When I first started to send out poetry, my husband, Howie Martindale, also a poet in the same MFA program, proudly tacked each rejection note to my corkboard next to my desk. I was appalled; I didn’t want anyone to see them. He said he was only doing what Stephen King claimed to have done in his memoir On Writing. King proudly displayed a wall full of rejections before he got published. Nope; that wasn’t going to work for me. I keep my rejections in a file in my file cabinet if they come in by postal mail. If they come in by email, which is most of the time, I file them in a special file called "Writing Crap."
Now, I’m an editor for a journal called Flashquake and I’m on the other end of the rejection. It’s my job to reject or accept poetry and prose. Flashquake requires editors to write one or two sentences about why we reject a piece and, believe it or not, I’ve received emails back from those I’ve rejected thanking me for the feedback. I really try hard to give constructive feedback though sometimes I want to say, “This is really, really bad,” but I don’t because I know how it feels to receive a rejection in the inbox. Now that I’ve experience being an editor, I know that sometimes my rejected poems weren’t ready to be sent out yet. And sometimes my poems just didn’t fit the journal aesthetics. Perhaps the journal’s editor had certain tastes and, like me, thought that no matter how well written, a flash fiction piece on quark dust mining on the planet Darcon just didn’t sit right.

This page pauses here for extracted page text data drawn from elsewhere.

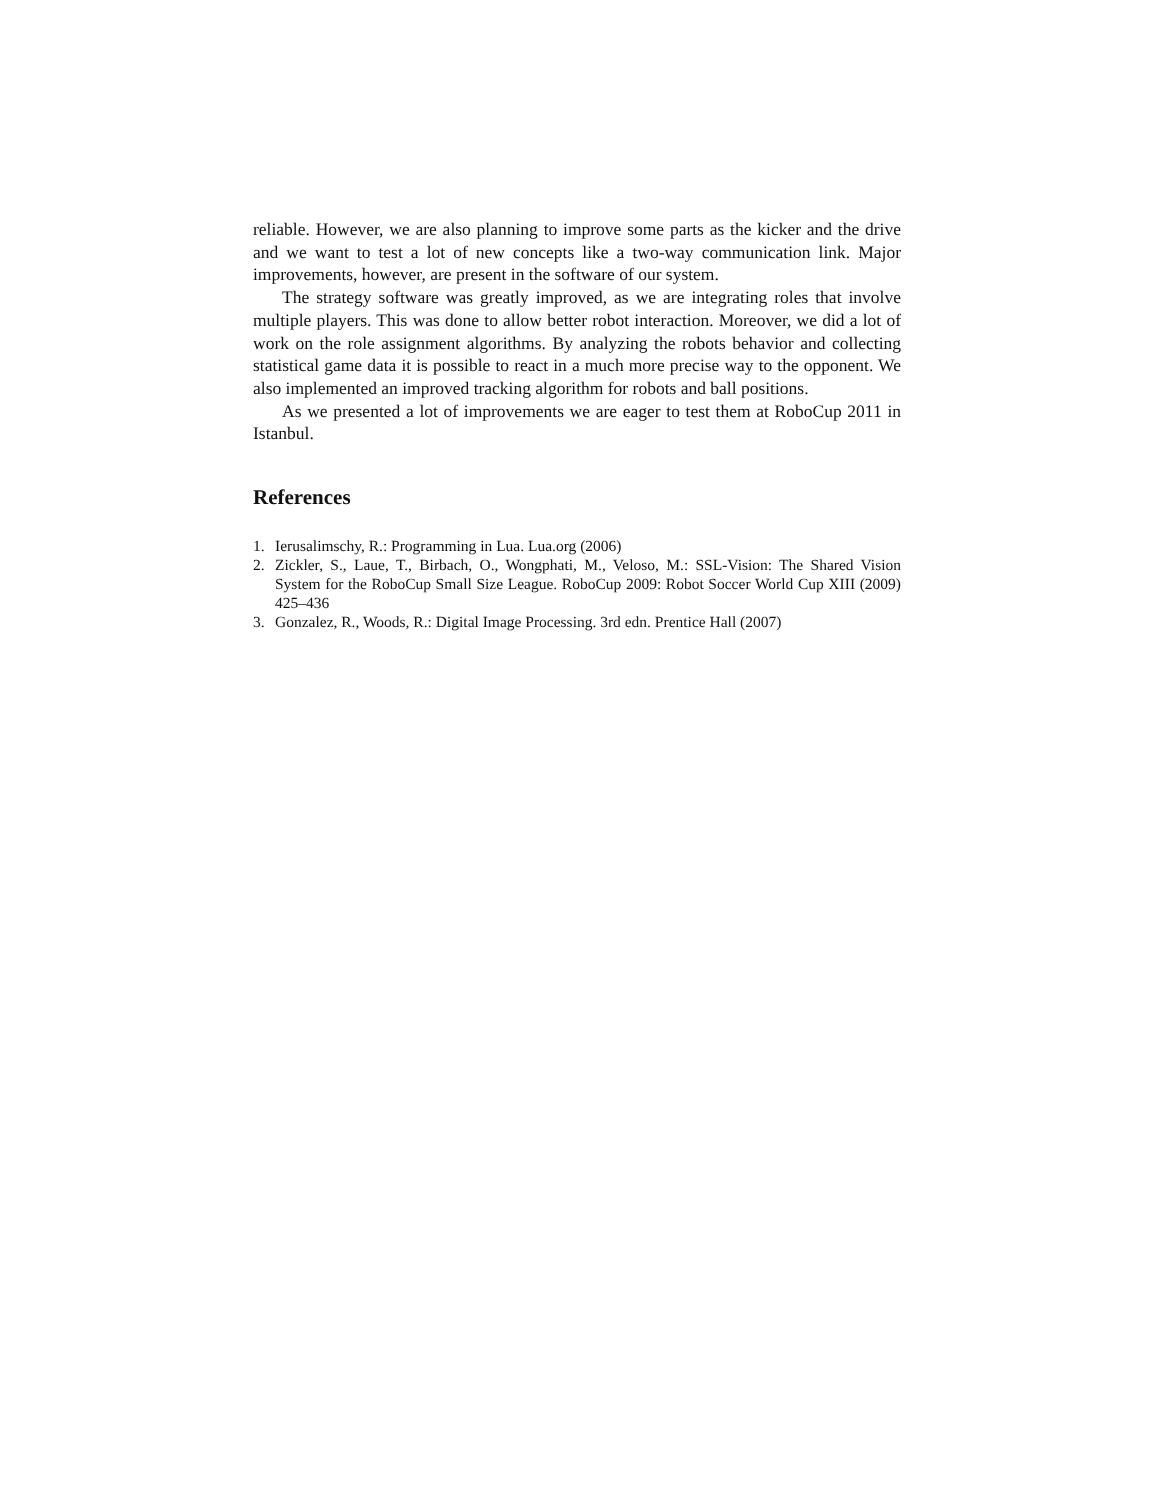reliable. However, we are also planning to improve some parts as the kicker and the drive and we want to test a lot of new concepts like a two-way communication link. Major improvements, however, are present in the software of our system.
The strategy software was greatly improved, as we are integrating roles that involve multiple players. This was done to allow better robot interaction. Moreover, we did a lot of work on the role assignment algorithms. By analyzing the robots behavior and collecting statistical game data it is possible to react in a much more precise way to the opponent. We also implemented an improved tracking algorithm for robots and ball positions.
As we presented a lot of improvements we are eager to test them at RoboCup 2011 in Istanbul.
References
1. Ierusalimschy, R.: Programming in Lua. Lua.org (2006)
2. Zickler, S., Laue, T., Birbach, O., Wongphati, M., Veloso, M.: SSL-Vision: The Shared Vision System for the RoboCup Small Size League. RoboCup 2009: Robot Soccer World Cup XIII (2009) 425–436
3. Gonzalez, R., Woods, R.: Digital Image Processing. 3rd edn. Prentice Hall (2007)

So, no, Sandra, I’m not fearless, I’m just getting used to the rejection; I’m developing a thick skin. Once in a while, an acceptance floats into my inbox with encouraging words. Recently an editor wrote, “We really love your work.” Another time, an editor said, “Your poem was the best poem published in our journal this year.” They nominated that poem for a Pushcart Prize. Those are the e-mails that give me hope, that keep my pointer finger hovering over the mouse, hesitating slightly before I press send.